At one point of time (which seemed to be agreed to be the 4th in earlier posts) he starts to demonstrate an act contrary to good sportsmanship --> 10.4.(m) --> PK

crossref
09-03-16, 09:03
really, I think, this is a management question rather than a Law question --

A hooker doing this repeatedly has to be doing it to wind up the ref.

I wouldn't fault Ian for refusing to rise to the bait and simply giving options each time. I reckon the hooker's team-mates would tire of his antics pretty quickly and put a stop to it themselves. Sorted. Arguably this is even the best way to deal with it...

Ian_Cook
09-03-16, 11:03
really, I think, this is a management question rather than a Law question --

A hooker doing this repeatedly has to be doing it to wind up the ref.

I wouldn't fault Ian for refusing to rise to the bait and simply giving options each time.
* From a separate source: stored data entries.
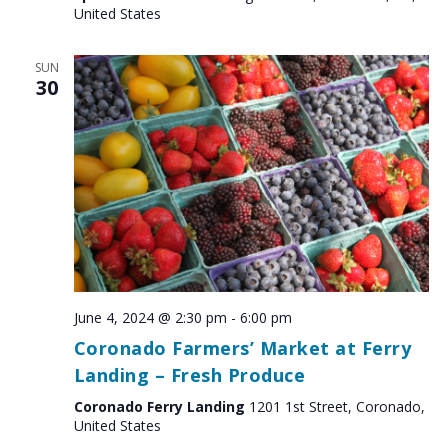
United States
SUN
30
June 4, 2024 @ 2:30 pm
-
6:00 pm
Coronado Farmers’ Market at Ferry
Landing – Fresh Produce
Coronado Ferry Landing
1201 1st Street, Coronado,
United States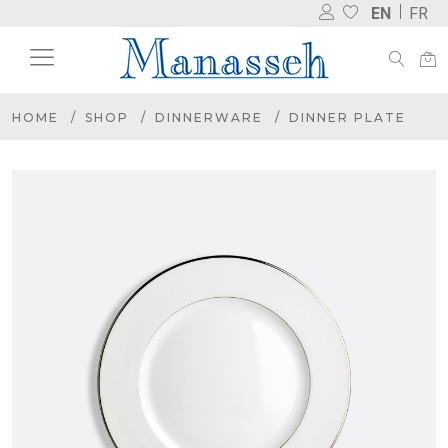
EN
FR
HOME
SHOP
DINNERWARE
DINNER PLATE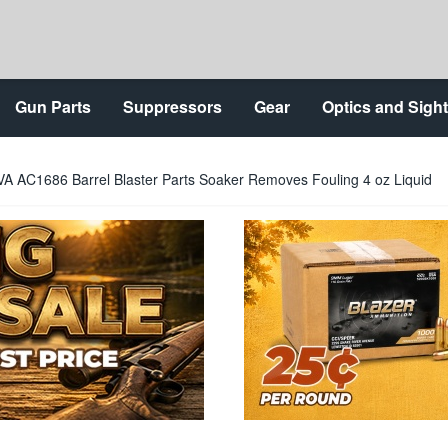
Gun Parts
Suppressors
Gear
Optics and Sigh
A AC1686 Barrel Blaster Parts Soaker Removes Fouling 4 oz Liquid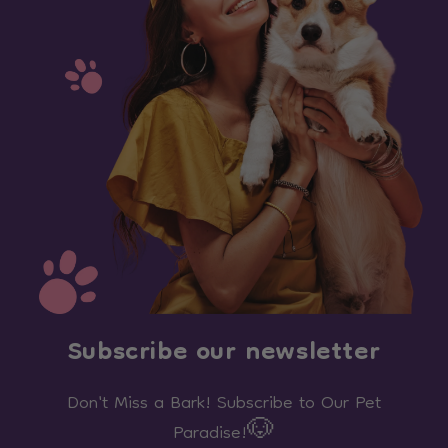
Subscribe our newsletter
Don't Miss a Bark! Subscribe to Our Pet
Paradise!🐶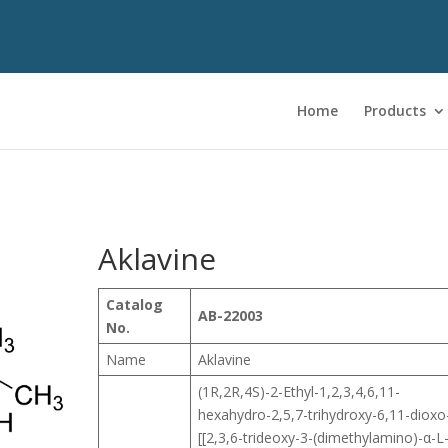
Home
Products
Aklavine
Catalog
AB-22003
No.
Name
Aklavine
(1R,2R,4S)-2-Ethyl-1,2,3,4,6,11-
hexahydro-2,5,7-trihydroxy-6,11-dioxo
[[2,3,6-trideoxy-3-(dimethylamino)-α-L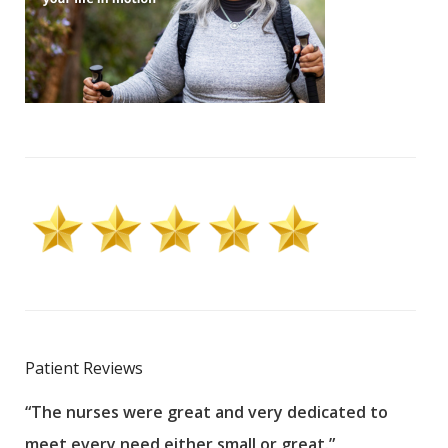
Patient Reviews
“The nurses were great and very dedicated to
“The
meet every need either small or great.”
pati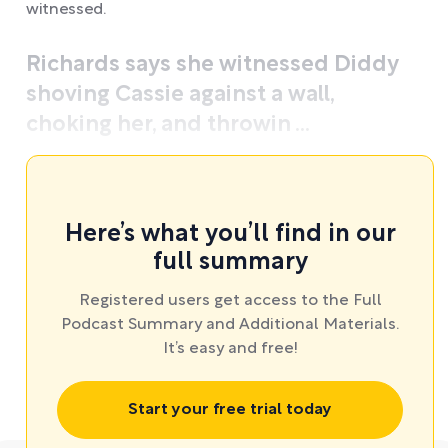
witnessed.
Richards says she witnessed Diddy
shoving Cassie against a wall,
choking her, and throwin ...
Here’s what you’ll find in our
full summary
Registered users get access to the Full
Podcast Summary and Additional Materials.
It’s easy and free!
Start your free trial today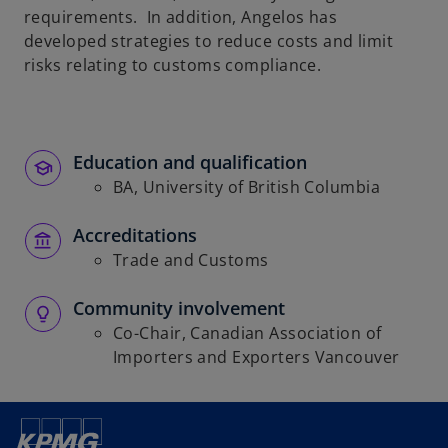
requirements. In addition, Angelos has
developed strategies to reduce costs and limit
risks relating to customs compliance.
Education and qualification
BA, University of British Columbia
Accreditations
Trade and Customs
Community involvement
Co-Chair, Canadian Association of
Importers and Exporters Vancouver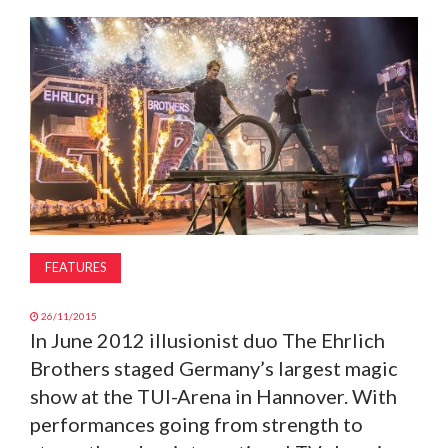
MAGAZINE
ABOUT
SUBSCRIBE
FEATURES
26/11/2015
In June 2012 illusionist duo The Ehrlich
Brothers staged Germany’s largest magic
show at the TUI-Arena in Hannover. With
performances going from strength to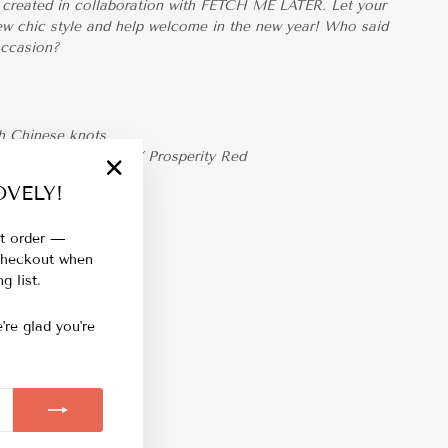
ar created in collaboration with FETCH ME LATER. Let your
 new chic style and help welcome in the new year! Who said
occasion?
th Chinese knots
 prints- Blossom Red/ Prosperity Red
VELY!
"Close
(esc)"
st order —
 checkout when
g list.
're glad you're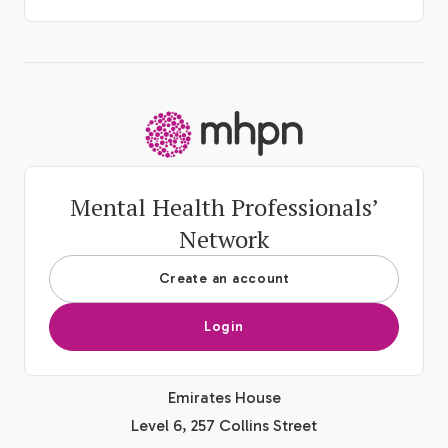
-
Mental Health Professionals’
Network
Create an account
Login
Emirates House
Level 6, 257 Collins Street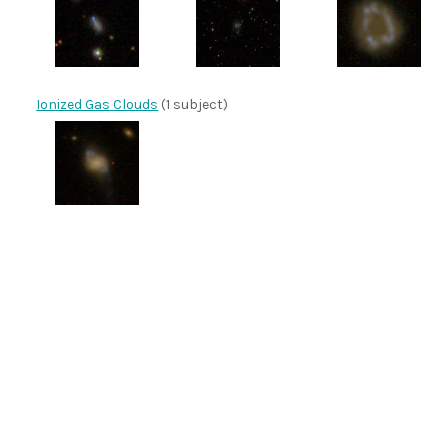
Ionized Gas Clouds
(1 subject)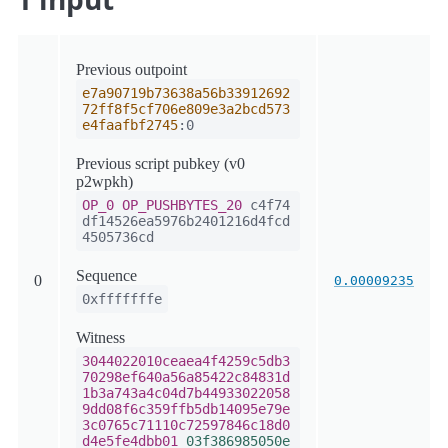
Previous outpoint
e7a90719b73638a56b33912692
72ff8f5cf706e809e3a2bcd573
e4faafbf2745
:0
Previous script pubkey (v0
p2wpkh)
OP_0
OP_PUSHBYTES_20
c4f74
df14526ea5976b2401216d4fcd
4505736cd
Sequence
0
0.00009235
0xfffffffe
Witness
3044022010ceaea4f4259c5db3
70298ef640a56a85422c84831d
1b3a743a4c04d7b44933022058
9dd08f6c359ffb5db14095e79e
3c0765c71110c72597846c18d0
d4e5fe4dbb01
03f386985050e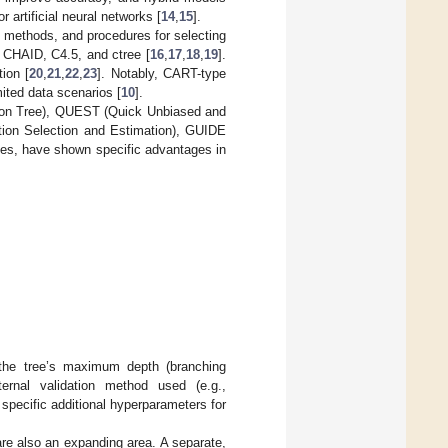
 artificial neural networks [
14
,
15
].
ng methods, and procedures for selecting
CHAID, C4.5, and ctree [
16
,
17
,
18
,
19
].
ion [
20
,
21
,
22
,
23
]. Notably, CART-type
mited data scenarios [
10
].
tion Tree), QUEST (Quick Unbiased and
ction Selection and Estimation), GUIDE
ees, have shown specific advantages in
.
 the tree’s maximum depth (branching
rnal validation method used (e.g.,
 specific additional hyperparameters for
re also an expanding area. A separate,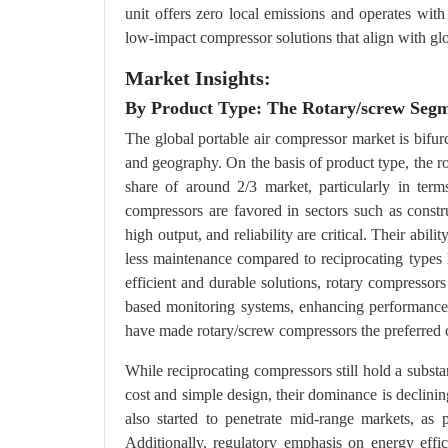
unit offers zero local emissions and operates with
low-impact compressor solutions that align with glo
Market Insights:
By Product Type: The Rotary/screw Seg
The global portable air compressor market is bifur
and geography. On the basis of product type, the r
share of around 2/3 market, particularly in term
compressors are favored in sectors such as const
high output, and reliability are critical. Their abi
less maintenance compared to reciprocating types h
efficient and durable solutions, rotary compressor
based monitoring systems, enhancing performance, 
have made rotary/screw compressors the preferred c
While reciprocating compressors still hold a subst
cost and simple design, their dominance is declini
also started to penetrate mid-range markets, as
Additionally, regulatory emphasis on energy effi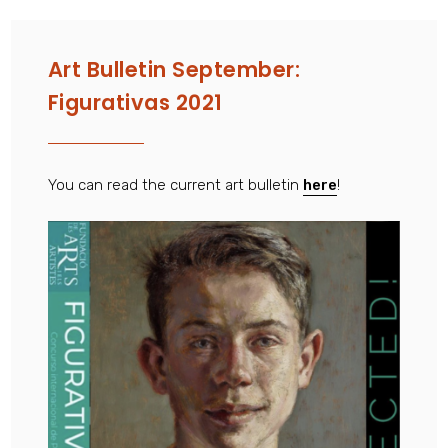
Art Bulletin September:
Figurativas 2021
You can read the current art bulletin
here
!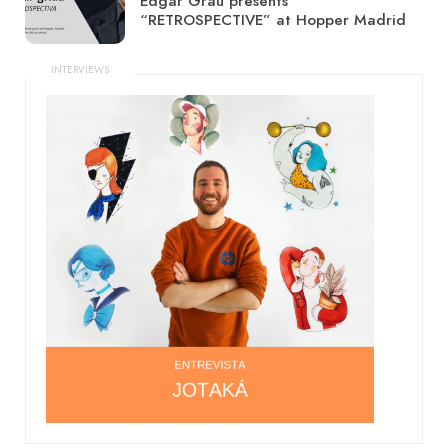
Edgar Grau presents
“RETROSPECTIVE” at Hopper Madrid
INTERVIEWS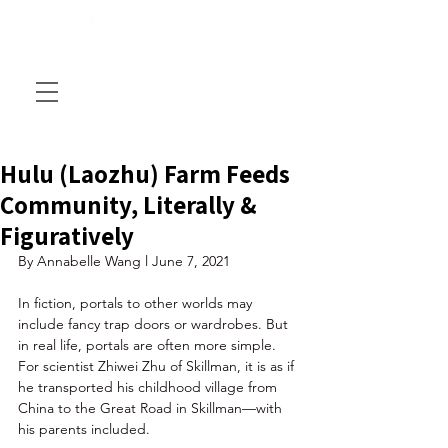
Hulu (Laozhu) Farm Feeds
Community, Literally &
Figuratively
By Annabelle Wang l June 7, 2021
In fiction, portals to other worlds may 
include fancy trap doors or wardrobes. But 
in real life, portals are often more simple. 
For scientist Zhiwei Zhu of Skillman, it is as if 
he transported his childhood village from 
China to the Great Road in Skillman—with 
his parents included. 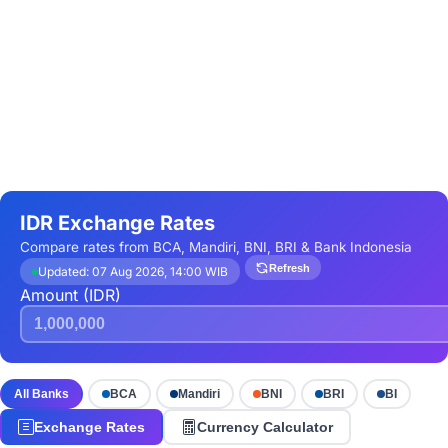
IDR Exchange Rates
Compare rates from BCA, Mandiri, BNI, BRI & Bank Indonesia
Refresh
Updated: 07 Aug 2026, 14:00 WIB
Amount (IDR)
All Banks
BCA
Mandiri
BNI
BRI
BI
Exchange Rates
Currency Calculator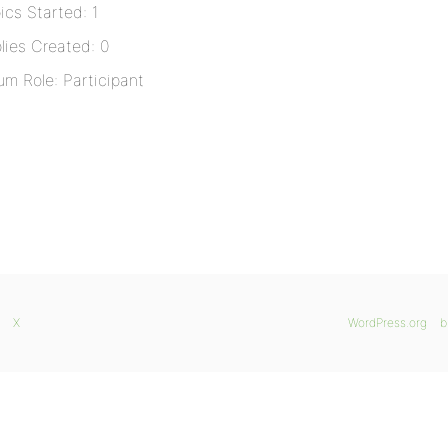
ics Started: 1
lies Created: 0
um Role: Participant
X
WordPress.org
b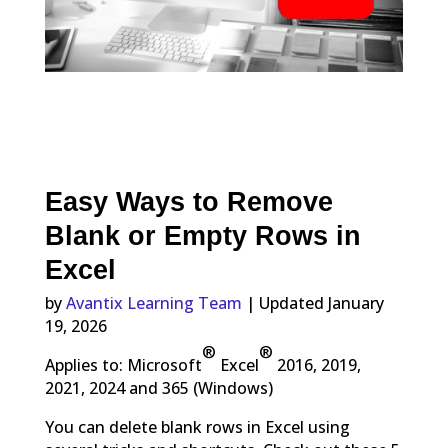
Easy Ways to Remove
Blank or Empty Rows in
Excel
by
Avantix Learning Team
| Updated January
19, 2026
®
®
Applies to: Microsoft
Excel
2016, 2019,
2021, 2024 and 365 (Windows)
You can delete blank rows in Excel using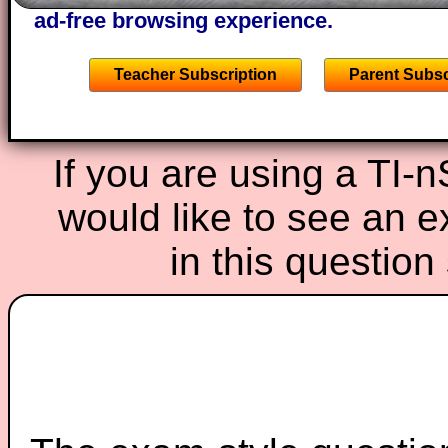
ad-free browsing experience.
Teacher Subscription
Parent Subsc
If you are using a TI-
would like to see an 
in this questio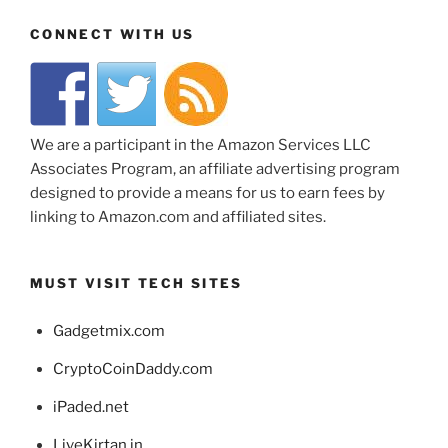
CONNECT WITH US
We are a participant in the Amazon Services LLC
Associates Program, an affiliate advertising program
designed to provide a means for us to earn fees by
linking to Amazon.com and affiliated sites.
MUST VISIT TECH SITES
Gadgetmix.com
CryptoCoinDaddy.com
iPaded.net
LiveKirtan.in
I reckon the hooker's team-mates would tire of his antics pretty quickly and put a stop to it themselves. Sorted. Arguably this is even the best way to deal with it...

You make a valid point. How long are his team-mates going to put up with him giving away set piece possession?

When I was still refereeing, I mostly followed the Teddy Roosevelt school of thought when it came to discipline... "Speak softly and carry a big stick!" If you can get a player to change his behaviour without wielding the big stick, everyone is better off.

Phil E
09-03-16, 12:03
I wouldn't fault Ian for refusing to rise to the bait and simply giving options each time. I reckon the hooker's team-mates would tire of his antics pretty quickly and put a stop to it themselves. Sorted. Arguably this is even the best way to deal with it...

There is an accepted escalation process for referees to stop this happening and to make sure teams are responsible for their actions.
I would suggest that any referee who just keeps giving options over and again would be marked down by an assessor for not dealing with the situation once and for all. A PK for repeat offending would almost certainly solve this instantly.

crossref
09-03-16, 13:03
yes, a PK is what I would do (as above). but seems to me Ian's approach would also work.